Алексей Петрович никогда так не уставал, как в этот день и теперь мечтал лишь об одном — придти домой, принять душ, выпить пару рюмок водки, поесть и завалиться спать… до вечера, чтобы потом сесть за свой роман.
Увы, желание не осуществилось. Он еще только поднимался по скрипучей лестнице на свой этаж, а дверь уже открылась, и он увидел на площадке Машу, закутанную в черную шаль, ту шаль, которую она накидывала на себя после смерти Петра Аристарховича.
Алексей Петрович сразу же догадался, что что-то произошло ужасное и произошло именно с братом Левой. И хотя он, скрывая от себя, давно ожидал нечто подобное, однако известие, принесенное Катериной из Бутырок, куда она ходила в надежде на свидание, оглушило Алексея Петровича с такой силой, что несколько минут он не мог понять, где он находится и что с ним происходит. В глазах его стоял туман, в голове слышался то нарастающий, то затихающий гул, похожий на гул дачной электрички, и никаких мыслей, никаких желаний. Что-то говорила Маша, помогая ему раздеться, жались к нему дети, заглядывая с надеждой в его глаза, он что-то отвечал им и сам что-то говорил по собственной воле, хотя ни отвечать, ни говорить не было ни малейшего желания. Ему на мгновение показалось, что заседание секции романистов продолжается, но с другими людьми, и ему приходится вновь дирижировать их поведением и настроением, пряча свои чувства и желания.
Затем он заставил себя пойти к Катерине, посидел с ней минут десять и тоже что-то говорил, что положено говорить в таких случаях, хотя, если разобраться, сам он нуждался в еще больших утешениях, чем все остальные: Левка был его единственным братом, и он любил, как казалось Алексею Петровичу, его даже больше, чем любят братьев: он любил его повинной любовью.
Последним был визит к матери, который ничем не отличался от всех предыдущих визитов. Лица его мать видеть не могла, а голос — голосу Алексей Петрович постарался придать как можно больше оптимизма. И мать ничего не заподозрила. Да и не до того ей было: она привычно стала жаловаться на Машу, которая не дает ей есть, морит ее голодом, старается сжить со свету. Алексей Петрович привычно пообещал поговорить с Машей и заверил мать, что с этой минуты она будет получать все и даже больше.
— Только ты меня любишь и понимаешь, — шмыгала носом Клавдия Сергеевна и отирала концом головного платка мокрые глаза. — Вели, Алешенька, дать мне хлебушка. Кроме хлебушка мне ничего не надо. Остальное ешьте сами: вы молодые, вам расти, а я старуха, мне помирать…
Алексей Петрович молча вышел из материной комнаты, вдохнул чистого воздуха прихожей. «Боже, только бы мне не дожить до такого состояния! — искренне подумал он. — Право, лучше помереть от чахотки».
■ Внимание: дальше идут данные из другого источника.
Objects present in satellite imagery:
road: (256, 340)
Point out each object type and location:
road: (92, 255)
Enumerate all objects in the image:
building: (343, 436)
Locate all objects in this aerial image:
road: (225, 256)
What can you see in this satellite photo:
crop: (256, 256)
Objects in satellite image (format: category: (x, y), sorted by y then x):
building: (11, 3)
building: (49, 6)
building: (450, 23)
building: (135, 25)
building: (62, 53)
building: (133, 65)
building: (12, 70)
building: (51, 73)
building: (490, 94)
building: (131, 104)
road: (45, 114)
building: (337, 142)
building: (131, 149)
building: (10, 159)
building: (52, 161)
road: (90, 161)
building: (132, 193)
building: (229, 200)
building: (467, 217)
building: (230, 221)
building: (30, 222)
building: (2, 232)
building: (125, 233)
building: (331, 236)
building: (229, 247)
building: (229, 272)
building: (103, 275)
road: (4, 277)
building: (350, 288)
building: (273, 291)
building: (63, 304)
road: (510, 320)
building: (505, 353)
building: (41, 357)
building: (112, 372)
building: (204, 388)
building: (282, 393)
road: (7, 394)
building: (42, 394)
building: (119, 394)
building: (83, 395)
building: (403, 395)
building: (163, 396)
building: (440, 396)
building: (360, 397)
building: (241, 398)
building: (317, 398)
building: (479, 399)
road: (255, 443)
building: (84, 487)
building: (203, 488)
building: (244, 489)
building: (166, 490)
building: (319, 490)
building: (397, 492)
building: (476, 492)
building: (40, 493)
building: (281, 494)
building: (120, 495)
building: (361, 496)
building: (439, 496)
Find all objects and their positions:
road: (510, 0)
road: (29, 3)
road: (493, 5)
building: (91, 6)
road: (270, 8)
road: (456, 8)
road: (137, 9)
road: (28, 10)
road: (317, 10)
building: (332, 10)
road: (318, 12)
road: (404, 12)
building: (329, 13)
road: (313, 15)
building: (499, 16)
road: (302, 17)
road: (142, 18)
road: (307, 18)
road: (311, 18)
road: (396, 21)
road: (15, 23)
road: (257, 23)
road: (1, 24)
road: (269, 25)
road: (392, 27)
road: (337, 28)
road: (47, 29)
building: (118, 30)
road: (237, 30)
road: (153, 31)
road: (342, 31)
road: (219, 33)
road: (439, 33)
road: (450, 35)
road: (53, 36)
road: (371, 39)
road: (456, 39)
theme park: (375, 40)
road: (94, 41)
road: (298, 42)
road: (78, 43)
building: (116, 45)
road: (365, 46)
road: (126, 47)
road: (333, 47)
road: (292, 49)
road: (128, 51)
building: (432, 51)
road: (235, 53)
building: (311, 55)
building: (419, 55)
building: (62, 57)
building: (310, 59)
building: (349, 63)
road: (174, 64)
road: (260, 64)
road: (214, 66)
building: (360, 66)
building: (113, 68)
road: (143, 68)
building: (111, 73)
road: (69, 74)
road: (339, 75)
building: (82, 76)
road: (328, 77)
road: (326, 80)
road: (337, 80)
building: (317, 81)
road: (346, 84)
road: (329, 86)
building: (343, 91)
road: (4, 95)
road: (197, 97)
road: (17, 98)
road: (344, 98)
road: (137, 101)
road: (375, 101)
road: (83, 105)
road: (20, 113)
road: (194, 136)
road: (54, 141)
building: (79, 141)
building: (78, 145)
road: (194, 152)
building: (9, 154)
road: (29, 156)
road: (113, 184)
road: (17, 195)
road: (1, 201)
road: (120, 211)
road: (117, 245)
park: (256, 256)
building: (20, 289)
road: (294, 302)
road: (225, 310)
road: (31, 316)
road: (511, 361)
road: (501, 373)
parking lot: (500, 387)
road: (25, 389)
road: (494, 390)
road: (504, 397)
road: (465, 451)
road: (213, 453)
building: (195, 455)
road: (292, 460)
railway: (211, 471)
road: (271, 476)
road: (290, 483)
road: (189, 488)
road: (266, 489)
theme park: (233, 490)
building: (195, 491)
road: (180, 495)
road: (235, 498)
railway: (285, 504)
Водки он все-таки выпил — и сразу же почти целый стакан, чем-то закусил, но от ужина отказался и ушел к себе в кабинет. Там безостановочно ходил и ходил от окна к двери и обратно, боясь остановиться и сосредоточить внимание на чем-то конкретном. Иногда заглядывала Маша, что-то говорила — он смотрел на нее тупо и не мог взять в толк, какие такие проблемы могут ее интересовать, если Левки уже нет в живых, а он, его брат, добросовестно выполнил все семейные формальности, какие должен выполнить в данной обстановке самый старший из мужчин, считающийся и самым сильным. И, едва за Машей закрывалась дверь, с тоскою начинал думать одно и то же: что должен был что-то предпринять для освобождения брата, куда-то сходить, к кому-то обратиться, может быть, даже написать письмо Сталину, хотя и знал, что все это было бы бесполезным делом и, более того, привлекло бы к нему ненужное внимание.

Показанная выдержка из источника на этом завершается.